OSS Demo Playbook: Code-Intel Across Codex, Claude, and Cursor¶
This playbook demonstrates Attocode's MCP codebase-intelligence tools on large open-source repositories using three agent lanes:
- Codex CLI
- Claude Code
- Cursor Composer 1.5
The goal is not "which model wins." The goal is to show practical gains from structured code intelligence in large repos, especially for cheap/fast lanes.
What This Includes¶
- Fixed benchmark manifest:
eval/oss_demo/run_manifest.yaml - Prompt packet generator:
python -m eval.oss_demo prepare - Results validator:
python -m eval.oss_demo validate-results - Comparative report generator:
python -m eval.oss_demo summarize
Repositories (Wave 1)¶
microsoft/vscode(TypeScript monorepo)django/django(Python framework)pytorch/pytorch(Python + C++)
Wave 2 roadmap is included in manifest: Kubernetes, Next.js, Airflow.
Step 1: Verify MCP Setup¶
If needed:
uv run attocode code-intel install codex --global
uv run attocode code-intel install claude --global
uv run attocode code-intel install cursor
Step 2: Generate Standardized Task Packets¶
python -m eval.oss_demo prepare \
--manifest eval/oss_demo/run_manifest.yaml \
--out eval/oss_demo/generated \
--run-id big3-oss-demo-001 \
--include-ablation
This creates per-agent/per-repo markdown packets plus a JSONL results template.
Step 3: Run Subagent-Style Exploration in Parallel¶
Use three lanes in parallel, one per repo archetype:
- Lane A (
vscode): TS monorepo exploration and impact tracing. - Lane B (
django): Python framework analysis + with/without code-intel ablation. - Lane C (
pytorch): cross-language dependency/risk analysis.
In Attocode, this can be done with /spawn for each lane. In Codex/Claude/Cursor,
run equivalent task packets in parallel sessions.
Step 4: Fill results.jsonl¶
Populate rows for each {agent, repo, task, mode} with:
- status
- time/cost/tool-call fields
- five rubric scores (0-5)
- evidence paths
Then validate:
python -m eval.oss_demo validate-results \
--manifest eval/oss_demo/run_manifest.yaml \
--results eval/oss_demo/results.jsonl
Step 5: Build the Comparative Report¶
python -m eval.oss_demo summarize \
--manifest eval/oss_demo/run_manifest.yaml \
--results eval/oss_demo/results.jsonl \
--out eval/oss_demo/report.md
Use eval/oss_demo/report_template.md when you want a manually narrated
version for publishing.
Suggested "Convince People" Storyline¶
- Show one failure mode without code-intel (slow/noisy search).
- Show the same task with
bootstrap + relevant_context + impact_analysis. - Quantify quality/time delta on at least one repo.
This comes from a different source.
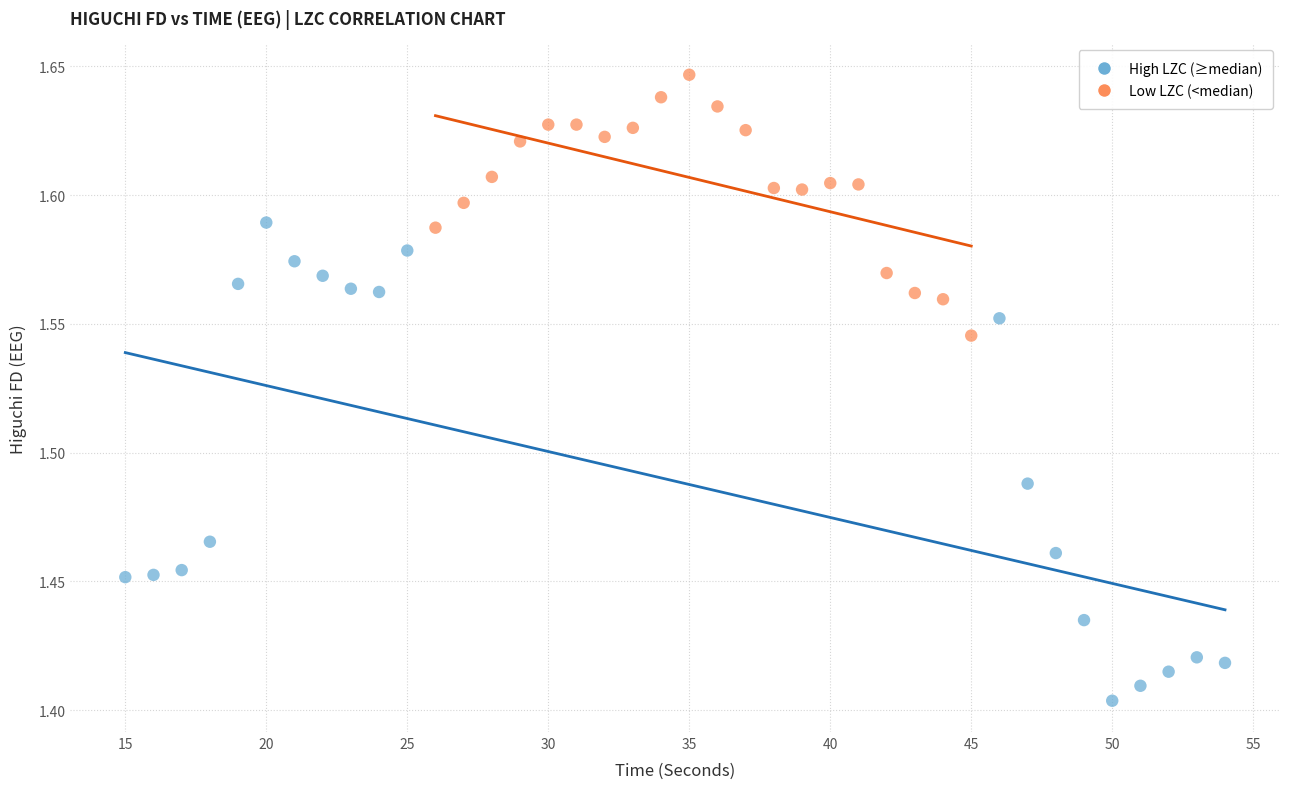

Which series reaches the maximum Y coordinate?

Low LZC (<median)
- Emphasize ROI: cheap/fast agent + strong structure tools > blind traversal.
Codespaces Roadmap¶
Current flow is local-first. For portable demonstrations:
- Add repo-local devcontainers for the target OSS repos.
- Re-run the same packets in GitHub Codespaces.
- Compare drift in latency and reproducibility versus local execution.